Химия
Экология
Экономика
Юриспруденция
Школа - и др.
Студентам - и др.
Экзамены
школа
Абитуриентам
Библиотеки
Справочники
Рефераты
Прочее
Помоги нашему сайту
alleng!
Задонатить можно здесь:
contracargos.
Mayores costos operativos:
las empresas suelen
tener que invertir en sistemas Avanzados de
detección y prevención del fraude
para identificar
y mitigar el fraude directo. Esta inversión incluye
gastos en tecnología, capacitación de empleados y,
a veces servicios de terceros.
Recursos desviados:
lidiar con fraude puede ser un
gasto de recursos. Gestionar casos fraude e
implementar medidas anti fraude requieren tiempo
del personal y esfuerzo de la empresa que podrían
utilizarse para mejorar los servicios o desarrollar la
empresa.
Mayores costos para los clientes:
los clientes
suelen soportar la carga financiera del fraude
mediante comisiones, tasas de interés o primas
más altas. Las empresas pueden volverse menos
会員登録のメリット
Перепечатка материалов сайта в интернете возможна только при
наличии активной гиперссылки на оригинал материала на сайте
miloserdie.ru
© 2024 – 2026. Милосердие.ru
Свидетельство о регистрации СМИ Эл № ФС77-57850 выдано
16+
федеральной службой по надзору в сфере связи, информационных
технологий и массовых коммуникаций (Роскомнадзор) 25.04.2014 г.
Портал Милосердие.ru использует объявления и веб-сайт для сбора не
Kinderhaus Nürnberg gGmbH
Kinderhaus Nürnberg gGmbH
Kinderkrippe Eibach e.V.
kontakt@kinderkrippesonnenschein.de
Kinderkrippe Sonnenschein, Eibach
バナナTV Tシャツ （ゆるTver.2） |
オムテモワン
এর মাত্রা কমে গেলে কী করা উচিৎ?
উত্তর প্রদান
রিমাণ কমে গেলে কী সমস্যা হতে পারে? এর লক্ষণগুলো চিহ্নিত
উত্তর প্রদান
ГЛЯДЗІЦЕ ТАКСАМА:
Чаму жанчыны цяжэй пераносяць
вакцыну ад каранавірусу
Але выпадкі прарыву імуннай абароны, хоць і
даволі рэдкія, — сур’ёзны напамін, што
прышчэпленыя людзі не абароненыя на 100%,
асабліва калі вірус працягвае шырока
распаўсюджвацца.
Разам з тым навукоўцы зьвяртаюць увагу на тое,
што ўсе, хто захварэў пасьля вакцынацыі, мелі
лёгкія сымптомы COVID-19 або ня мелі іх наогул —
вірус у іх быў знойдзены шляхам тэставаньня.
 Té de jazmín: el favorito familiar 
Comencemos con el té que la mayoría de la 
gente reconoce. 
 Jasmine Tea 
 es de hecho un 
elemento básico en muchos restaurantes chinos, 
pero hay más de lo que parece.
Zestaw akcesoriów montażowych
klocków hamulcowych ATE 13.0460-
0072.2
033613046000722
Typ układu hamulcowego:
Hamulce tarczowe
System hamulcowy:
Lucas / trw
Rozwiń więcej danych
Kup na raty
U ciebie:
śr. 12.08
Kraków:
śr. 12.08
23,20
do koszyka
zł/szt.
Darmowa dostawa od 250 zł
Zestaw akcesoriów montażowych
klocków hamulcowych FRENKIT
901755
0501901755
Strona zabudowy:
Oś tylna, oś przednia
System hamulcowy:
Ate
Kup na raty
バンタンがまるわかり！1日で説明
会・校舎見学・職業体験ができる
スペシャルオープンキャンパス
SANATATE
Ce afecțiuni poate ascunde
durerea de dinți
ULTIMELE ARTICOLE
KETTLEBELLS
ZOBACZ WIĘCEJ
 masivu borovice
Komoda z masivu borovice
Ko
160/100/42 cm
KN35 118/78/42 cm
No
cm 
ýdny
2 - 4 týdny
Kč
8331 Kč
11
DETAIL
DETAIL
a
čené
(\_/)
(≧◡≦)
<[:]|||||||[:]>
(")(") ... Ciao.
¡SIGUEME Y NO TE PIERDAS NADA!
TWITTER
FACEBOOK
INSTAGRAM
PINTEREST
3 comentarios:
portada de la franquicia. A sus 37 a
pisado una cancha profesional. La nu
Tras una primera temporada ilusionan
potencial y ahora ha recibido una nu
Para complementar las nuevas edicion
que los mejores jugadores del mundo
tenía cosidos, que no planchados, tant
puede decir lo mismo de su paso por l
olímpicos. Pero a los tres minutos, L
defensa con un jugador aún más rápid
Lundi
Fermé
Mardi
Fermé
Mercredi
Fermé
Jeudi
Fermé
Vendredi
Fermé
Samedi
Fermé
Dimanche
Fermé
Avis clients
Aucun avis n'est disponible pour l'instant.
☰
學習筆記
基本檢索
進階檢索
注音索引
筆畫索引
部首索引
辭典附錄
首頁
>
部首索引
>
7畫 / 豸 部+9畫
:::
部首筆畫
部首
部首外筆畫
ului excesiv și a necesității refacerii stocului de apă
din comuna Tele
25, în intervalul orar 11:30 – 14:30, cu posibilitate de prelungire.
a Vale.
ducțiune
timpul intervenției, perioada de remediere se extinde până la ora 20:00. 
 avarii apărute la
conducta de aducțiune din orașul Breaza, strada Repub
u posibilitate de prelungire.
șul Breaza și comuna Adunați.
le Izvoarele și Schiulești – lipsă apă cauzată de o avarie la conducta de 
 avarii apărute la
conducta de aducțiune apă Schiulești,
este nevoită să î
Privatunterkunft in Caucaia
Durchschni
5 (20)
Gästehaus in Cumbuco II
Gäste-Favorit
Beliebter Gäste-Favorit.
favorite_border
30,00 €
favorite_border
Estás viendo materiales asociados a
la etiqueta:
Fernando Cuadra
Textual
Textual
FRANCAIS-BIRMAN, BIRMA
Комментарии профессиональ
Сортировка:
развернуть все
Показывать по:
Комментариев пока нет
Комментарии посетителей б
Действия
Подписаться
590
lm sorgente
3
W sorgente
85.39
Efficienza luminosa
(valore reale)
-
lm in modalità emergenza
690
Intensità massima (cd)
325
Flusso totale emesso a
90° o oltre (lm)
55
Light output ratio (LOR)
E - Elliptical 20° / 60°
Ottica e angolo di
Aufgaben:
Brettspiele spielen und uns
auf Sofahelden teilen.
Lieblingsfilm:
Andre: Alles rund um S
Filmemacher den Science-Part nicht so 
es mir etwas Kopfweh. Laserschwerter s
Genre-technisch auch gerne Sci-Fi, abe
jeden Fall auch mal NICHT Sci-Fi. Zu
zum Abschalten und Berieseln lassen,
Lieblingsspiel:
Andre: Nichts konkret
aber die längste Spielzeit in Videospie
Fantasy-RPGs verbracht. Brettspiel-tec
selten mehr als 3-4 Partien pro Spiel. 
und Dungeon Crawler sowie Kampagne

■ TASK DETAILS ■
Restate exactly the records above from their first line through the line that holds "las empresas suelen", please, including both and leaving out all others.

■ RESPONSE ■
Химия
Экология
Экономика
Юриспруденция
Школа - и др.
Студентам - и др.
Экзамены
школа
Абитуриентам
Библиотеки
Справочники
Рефераты
Прочее
Помоги нашему сайту
alleng!
Задонатить можно здесь:
contracargos.
Mayores costos operativos:
las empresas suelen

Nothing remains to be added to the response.